The Miseducation is a forward-thinking album and the progression through its run time seems to draw on this, quite literally. The maternal ballad To Zion exudes a beautiful onwardness as tribal drums march rhythmically to Carlos Santana’s acoustic guitar. I Used To Love Him, a duet with Mary J. Blige, follows directly on from When It Hurts So Bad; both songs work in tandem to express the profundity of the end of a relationship, the former caught in the mire with all the hurt and confusion that comes packaged with it, whilst the latter reviews the end of that relationship in an almost clinical and rudimentary fashion: “I used to…love him…but now I don’t!”
Even the classroom conversations that are so integral to the album’s theme of love become fleeting. Soundtracked by acoustic guitar or Rhodes piano, they give way to faster, more urgent instrumentals, as though time were moving briskly, shifting and shaping, almost running out. The Miseducation focuses on Hill’s storied past and present, but with one eye firmly fixed on the future.
The very fact that Lauryn Hill is absent in the classroom is an incredibly romantic idea itself, because it plays on the idea of fate. It furthers the idea of independence and strength throughout the album in an ambiguous way. Are Hill’s experiences of love and loss a direct result of her missing that class? Could her path in life have played out differently were she there on that day, actively taking part in the conversation? Perhaps some crucial element emerging from that dialogue could have changed her path, but of course there is no correct answer when it comes to matters of the heart. All we have to go by is the music she puts forth.
I always wondered whether the class room dialogue recordings were scripted or not. I’d like to believe that they weren’t.
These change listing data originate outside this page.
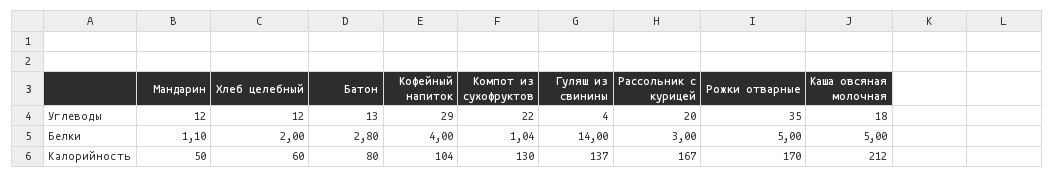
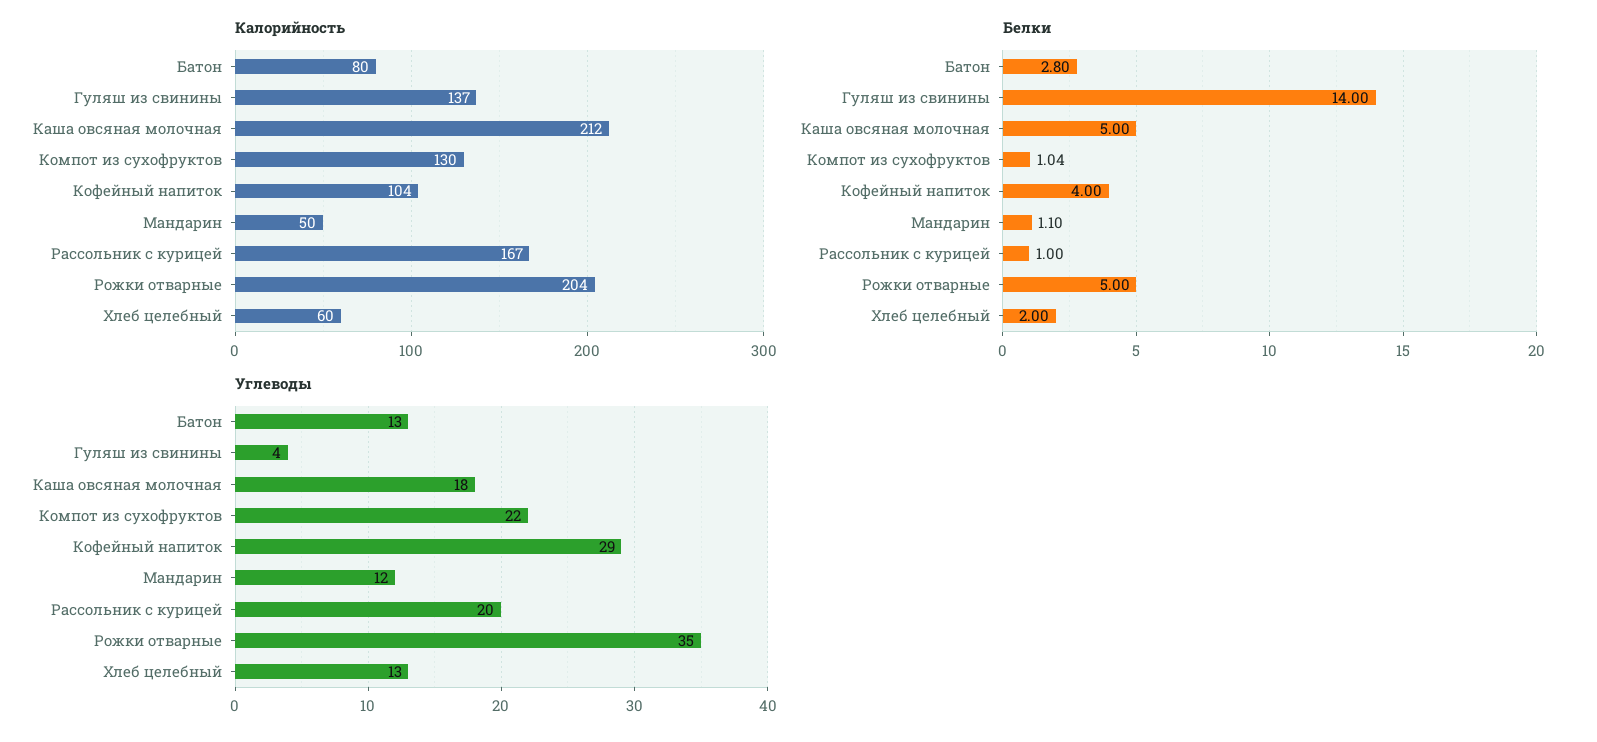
Углеводы, Хлеб целебный: 12 -> 13
Белки, Рассольник с курицей: 3 -> 1
Калорийность, Рожки отварные: 170 -> 204

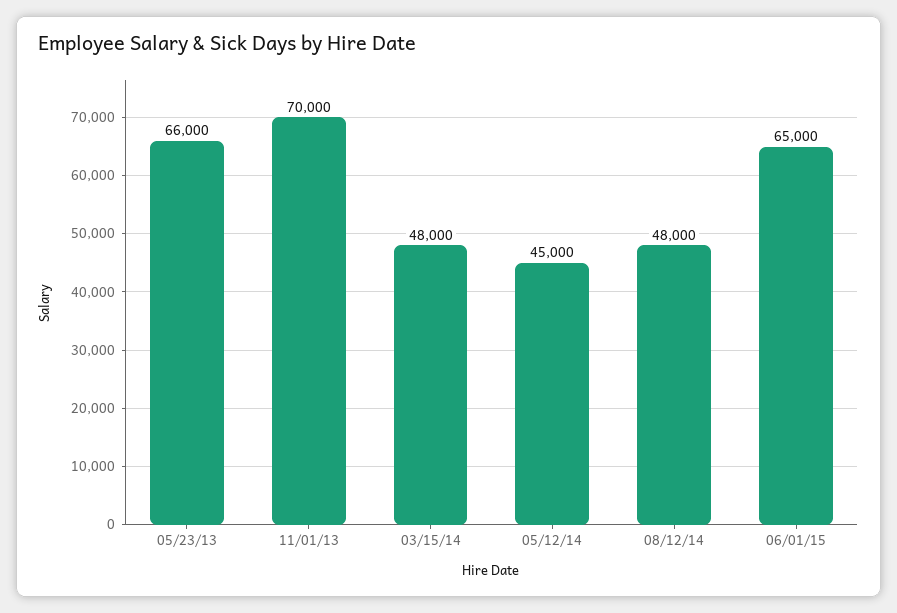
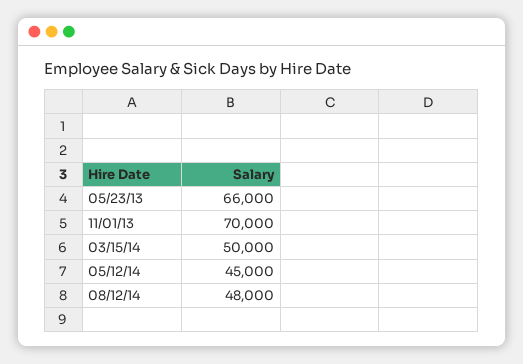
03/15/14: 48000 -> 50000
06/01/15: 65000 -> none

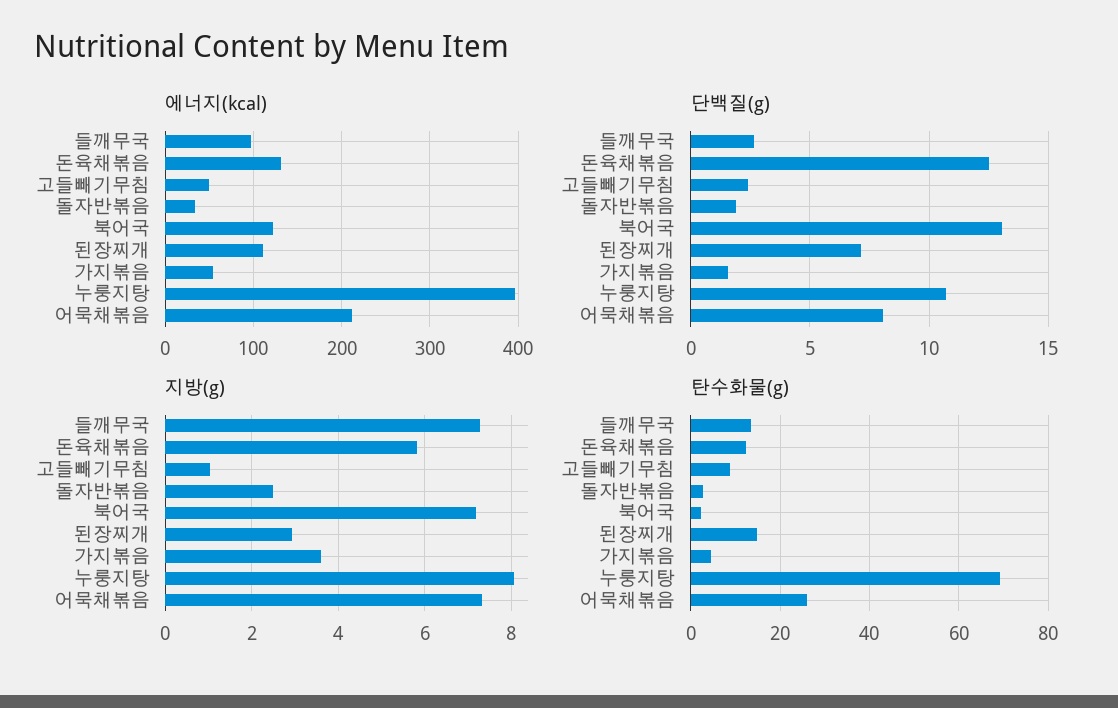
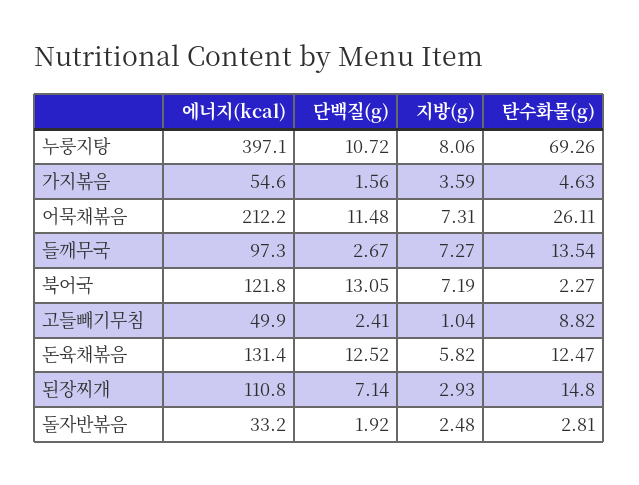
단백질(g), 어묵채볶음: 8 -> 11.48

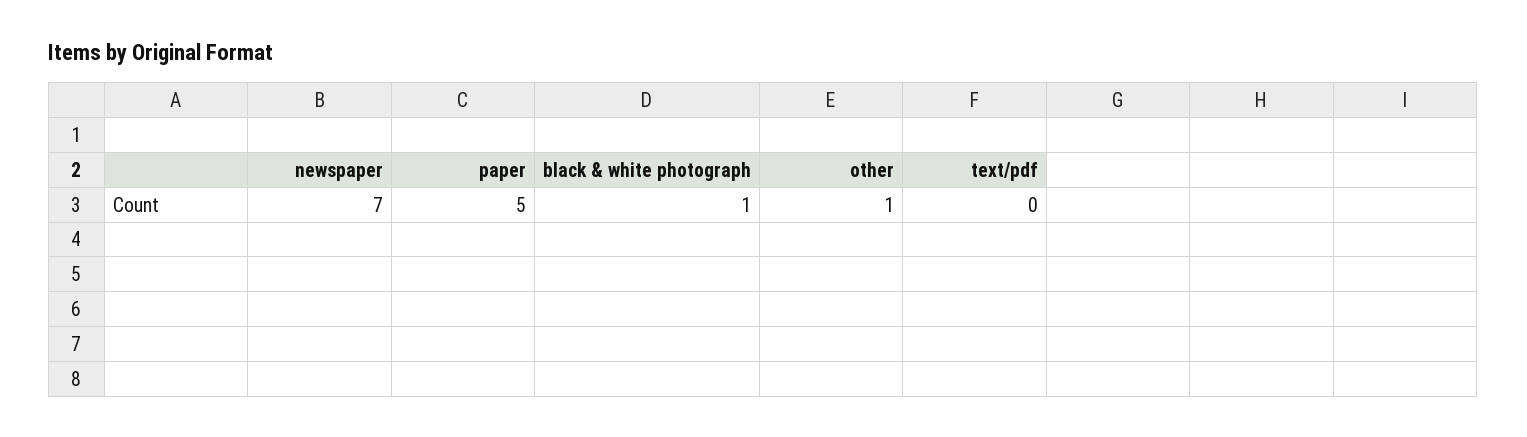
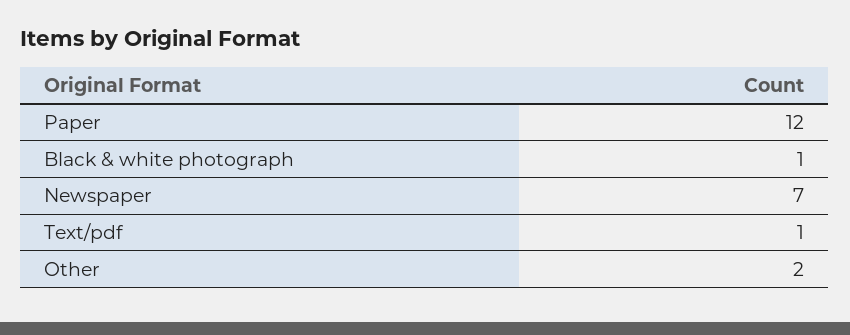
paper: 5 -> 12
other: 1 -> 2
text/pdf: 0 -> 1

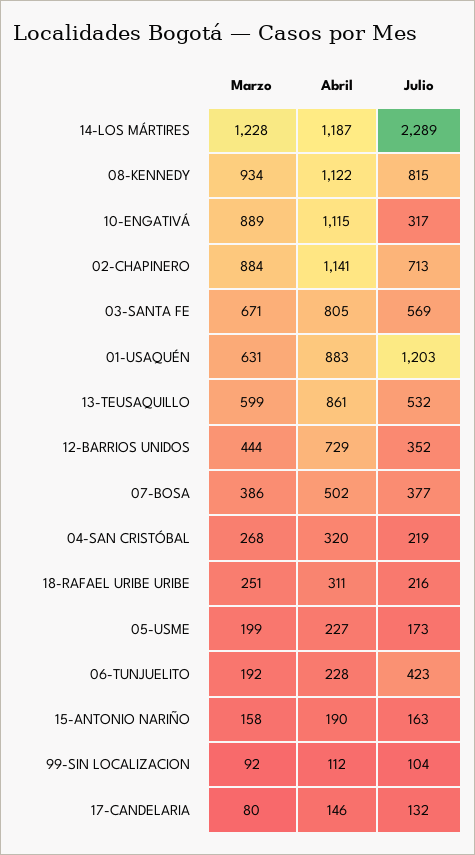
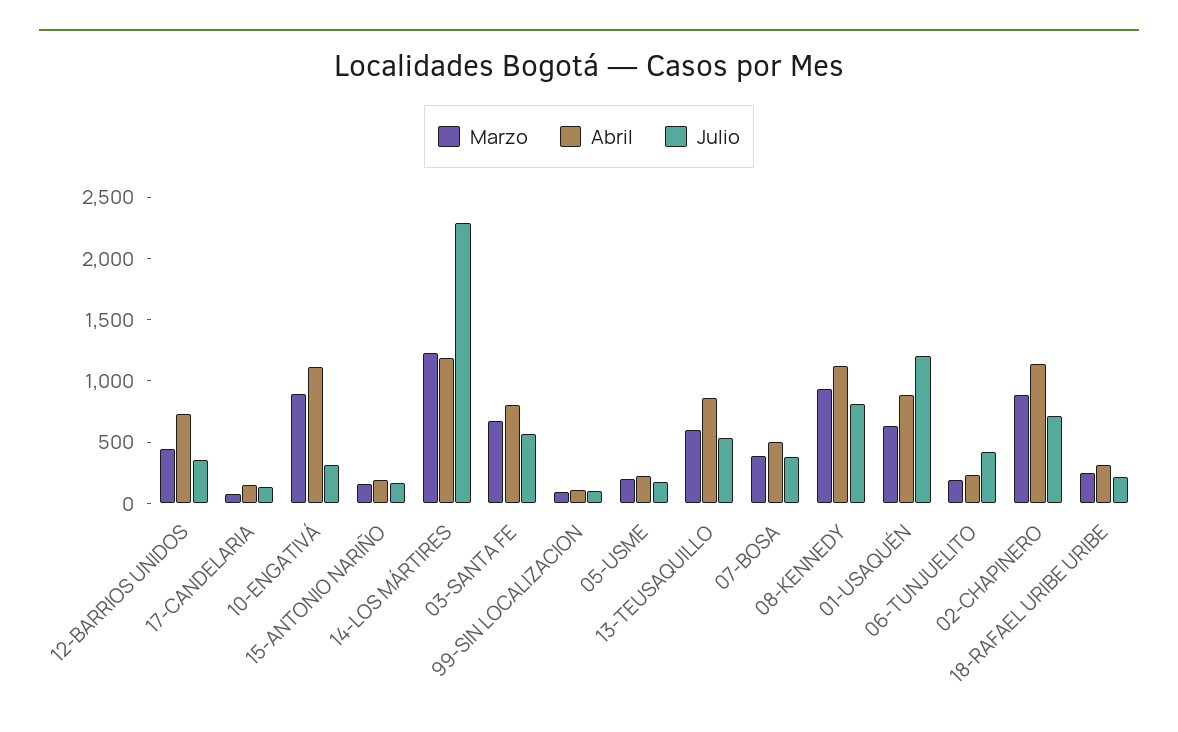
Marzo, 04-SAN CRISTÓBAL: 268 -> none
Abril, 04-SAN CRISTÓBAL: 320 -> none
Julio, 04-SAN CRISTÓBAL: 219 -> none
Somehow, the experience of listening to young men and women talk about their opinions and experiences of love at such an early stage in their lives is endearing. I wonder what those same voices are experiencing of love right now and what they’ve endured over the last twenty years.
The Miseducation of Lauryn Hill is a classic album for more reasons than I can count on both hands, but its enduring message of love in all its magnificent polarity is surely the greatest.